Papyrus Ebers
The Ebers Papyrus is the largest, most beautiful, most important and only completely bequeathed scroll of ancient Egyptian medicine. The Ebers Papyrus is a unicum and the main source of knowledge about the old Egyptian medicine.

Name: The scroll is named after its publisher, the Leipzig explorer and Egyptologist Georg Ebers (1837-1898).

Acquisition: Georg Ebers purchased the papyrus scroll in Thebes (Upper Egypt) in the winter of 1872/73.

Storage: The Ebers Papyrus is the property of the university library of Leipzig since 1873.

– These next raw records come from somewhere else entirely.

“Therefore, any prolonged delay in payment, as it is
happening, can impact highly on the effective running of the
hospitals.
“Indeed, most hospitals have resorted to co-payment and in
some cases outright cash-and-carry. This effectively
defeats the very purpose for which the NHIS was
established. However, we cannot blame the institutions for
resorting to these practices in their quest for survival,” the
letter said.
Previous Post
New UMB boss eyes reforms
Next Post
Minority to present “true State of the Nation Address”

Measurements: The scroll measures 18,63 m/20,37 yards in length and 0,30 m/11,81 inches in height.

Age: The scroll originates in the last quarter of the 16th century BC.

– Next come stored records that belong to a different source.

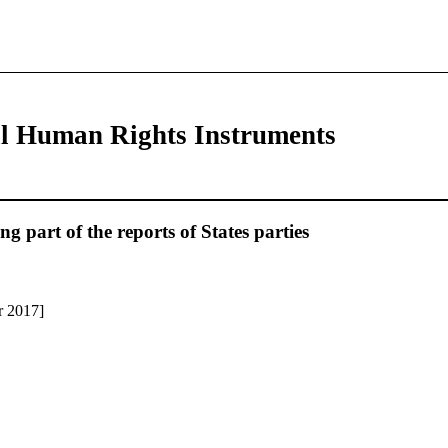
al Human Rights Instruments
 part of the reports of States parties
r 2017]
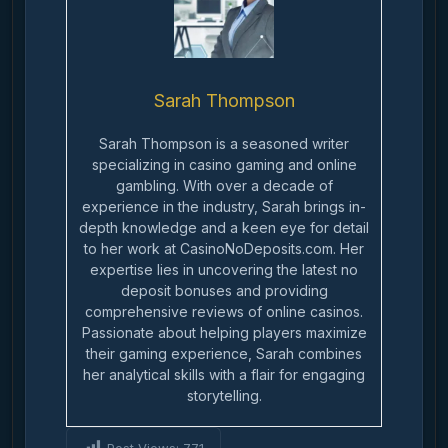
Sarah Thompson
Sarah Thompson is a seasoned writer
specializing in casino gaming and online
gambling. With over a decade of
experience in the industry, Sarah brings in-
depth knowledge and a keen eye for detail
to her work at CasinoNoDeposits.com. Her
expertise lies in uncovering the latest no
deposit bonuses and providing
comprehensive reviews of online casinos.
Passionate about helping players maximize
their gaming experience, Sarah combines
her analytical skills with a flair for engaging
storytelling.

Origin: It is presumed that the Ebers Papyrus was found in a grave near Thebes.

Script/language: The text is written in hieratic script, from right to left in black ink; red is used for headings and indications of measurements.

Material and form: The Ebers Papyrus is a scroll consisting of 48 single papyrus sheets glued together. When discovered, the scroll was complete. For better conservation it was later cut into 29 pieces. Since the Second World War a few columns have been lost or damaged. In the presentation these columns are replaced by the facsimile produced by Georg Ebers in 1875.

Content and structure: The Ebers Papyrus is a brief textbook of 110 columns about Ancient Egyptian medicine. Columns 103-110 were written on the backside of columns 102-94. On the back of column I there is a famous calendar which includes the date of the Sotis rising in the 9th year of the reign of Amenophis I (1525-1504 BC). The Ebers Papyrus contains 879 individual texts, describing about 80 different illnesses and their treatments.